Hello Llifon, indeed the soaps are still going strong and I think any demise for the big three (EE, Corrie or ED) is a long way off. Especially Corrie - its a British institution! You're right about viewing figures being a poor excuse. The reason they were so big years back was because there wasnt the wide scope of shows there is today. Plus, they didnt have the other mediums to watch them on. I wish I could write about it but sadly there isnt any texts I could link with it.

Hi abbyk, yes you're right that Corrie's older fans are less likely to watch on other media platforms and therefore rely on the television broadcast however I hate having to watch on 'catchup' and would much rather watch at the intended time - that way, the ratings are kept up too!
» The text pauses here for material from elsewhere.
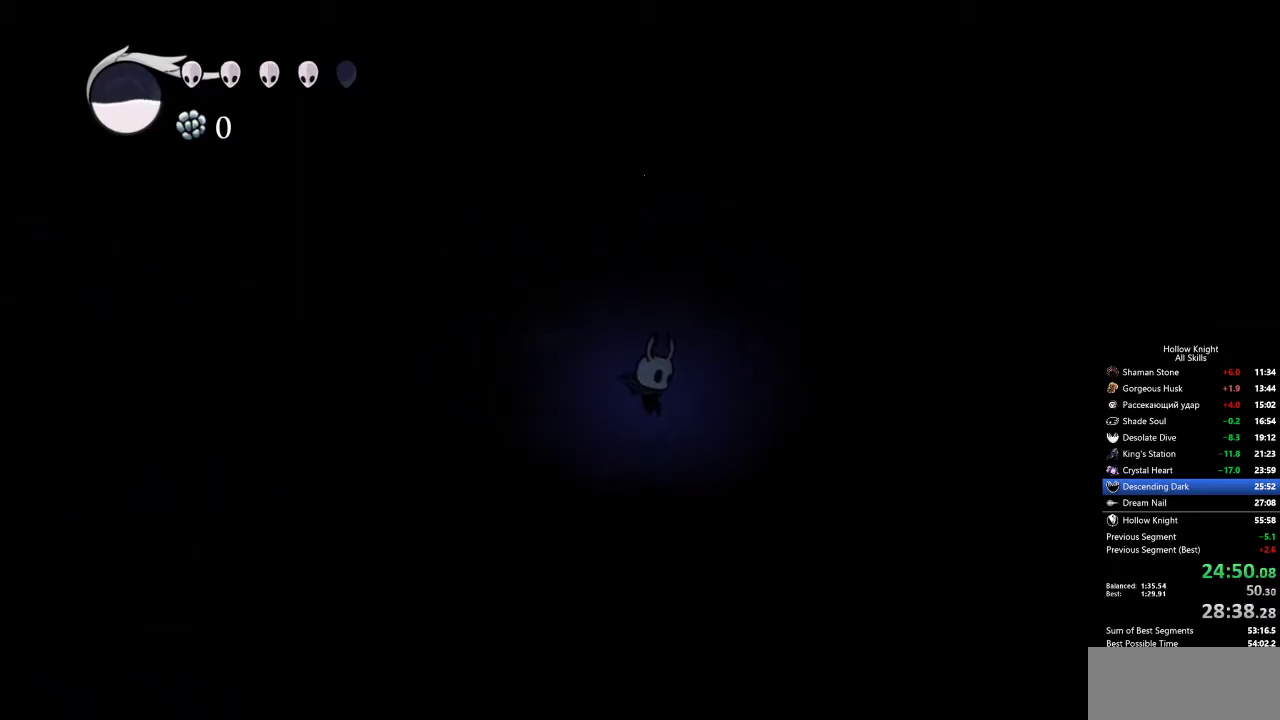
{"keys": ["right"], "events": [[217, "dash", "down"], [300, "dash", "up"]]}
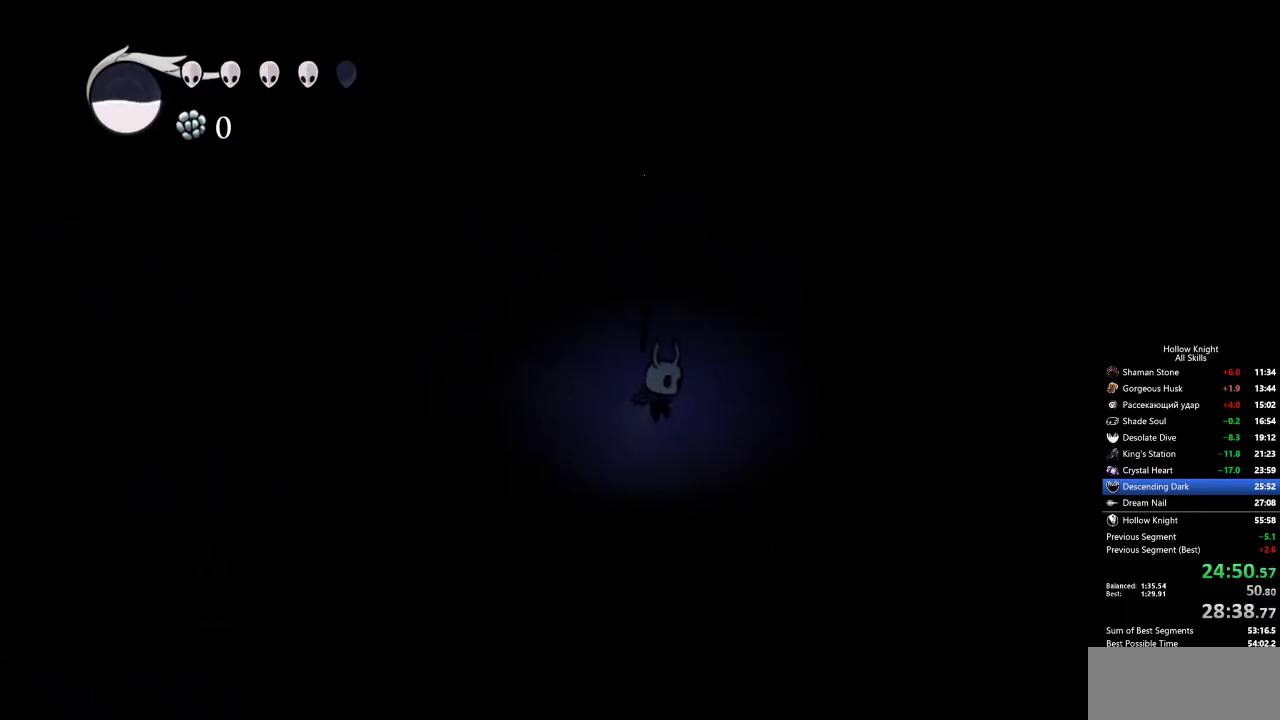
{"keys": ["right"], "events": [[317, "dash", "down"], [417, "dash", "up"]]}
As for Anon & Anon, I undeestand some of the things you are saying but I disgaree that the average is 55+. It will be much lower. Coronation Street certainly is the longest running soap in the world - that is currently still on air. The one in the states that aired from 1952-2009 (just thinking that off the top of my head) no longer qualifies because it was axed seven years ago. Anon 1 - don't worry, I'm not hating haha. Anon 2 - I agree that a lot of the stories years ago were often libellous and made up of complete and utter rubbish, though it doesnt mean the press arent interested like he suggested. TOWIE and other reality programmes have not replaced soap operas, because they simply are not soap operas, they are forced reality programmes.

Anonymous said...

The idea that reality TV and fake celebrity drivel draws more audiences than Corrie seems very hard to believe. If so, perhaps it indicates a lowering of the population's IQ more than a change in media. Also completely disagree that the average age of a Corrie viewer is 55+. That sounds like a statistic based solely on speculation and stereo-type.

Anonymous said...

Your media teacher seems to be like a lot of my teachers when I was back at college - completely lacking in knowledge of what they're talking about.

Anonymous said...

The following is taken from the ITV pack which is aimed at advertisers:
CORONATION STREET target audience: Housewives with children.
Attracts an average of 9.5m viewers with a 39% share.

looking back to the same document from three years ago it's interesting that it's listed as having an average audience of just over 12m and a share of 50.9%

In 2011 official figures showed that 12.5 % of Corrie's audience were A and B rated viewers and a slightly above average working-class audience of 39 % compared to other soaps on British TV.